The primary end-point is the 90-day major (Clavien 3-5) complication rate. The secondary end-points include total 90-day complication (Clavien 1-5) and 90-mortality rate (Clavien 5) for all patients and complication rate during NAC for patients receiving chemotherapy. In order to observe OR of 1.65 in 90-day complication rate comparing patients with low pre-operative albumin (S-Alb<3.7d/L, prevalence of 14%) and high pre-operative albumin (S-Alb ³3.7d/L, prevalence of 86%) with alpha level of 0.05 and beta of 0.20, a total of 1163 patients is needed.
NorCys III-study is designed to validate previous studies suggesting that blood transfusions during radical cystectomy and in-hospital period after surgery affect cancer survival negatively. The transfusion rate is recorded and patients without transfusions are compared to those receiving transfusions.

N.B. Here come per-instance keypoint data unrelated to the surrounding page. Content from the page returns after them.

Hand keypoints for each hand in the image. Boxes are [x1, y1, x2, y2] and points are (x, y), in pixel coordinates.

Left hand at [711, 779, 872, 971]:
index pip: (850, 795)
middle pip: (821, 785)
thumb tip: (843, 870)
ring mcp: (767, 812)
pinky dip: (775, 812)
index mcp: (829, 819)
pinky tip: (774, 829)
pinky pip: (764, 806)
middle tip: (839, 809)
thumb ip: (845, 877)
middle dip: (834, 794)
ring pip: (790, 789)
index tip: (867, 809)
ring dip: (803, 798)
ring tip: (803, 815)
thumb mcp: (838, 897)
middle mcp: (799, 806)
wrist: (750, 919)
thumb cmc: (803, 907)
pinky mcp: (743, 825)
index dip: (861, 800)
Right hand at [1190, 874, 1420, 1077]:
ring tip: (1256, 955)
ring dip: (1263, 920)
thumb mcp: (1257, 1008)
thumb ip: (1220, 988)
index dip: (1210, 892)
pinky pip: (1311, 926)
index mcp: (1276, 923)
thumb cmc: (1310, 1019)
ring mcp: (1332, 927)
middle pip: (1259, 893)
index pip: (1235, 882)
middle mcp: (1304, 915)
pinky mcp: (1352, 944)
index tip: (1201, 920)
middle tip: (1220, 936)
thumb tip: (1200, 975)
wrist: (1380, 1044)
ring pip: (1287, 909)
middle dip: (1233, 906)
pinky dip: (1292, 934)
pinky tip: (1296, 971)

The primary end-point is bladder cancer specific mortality at 24 months. In order to observe HR of 1.31 when comparing BC specific mortality at 24 months between patients having no perioperative blood transfusions (CSS 0.80) and those having perioperative blood transfusions (CSS 0.71) and having alpha level of 0.05 and beta of 0.20, a total of 1754 patients is needed.
The NorCys study officially opens for recruitment on Q3 and patient data may be uploaded to RedCap system starting October 5th 2020. After inclusion, patients will be followed for five years. Substudy accrual will proceed based on specific substudy sample size targets.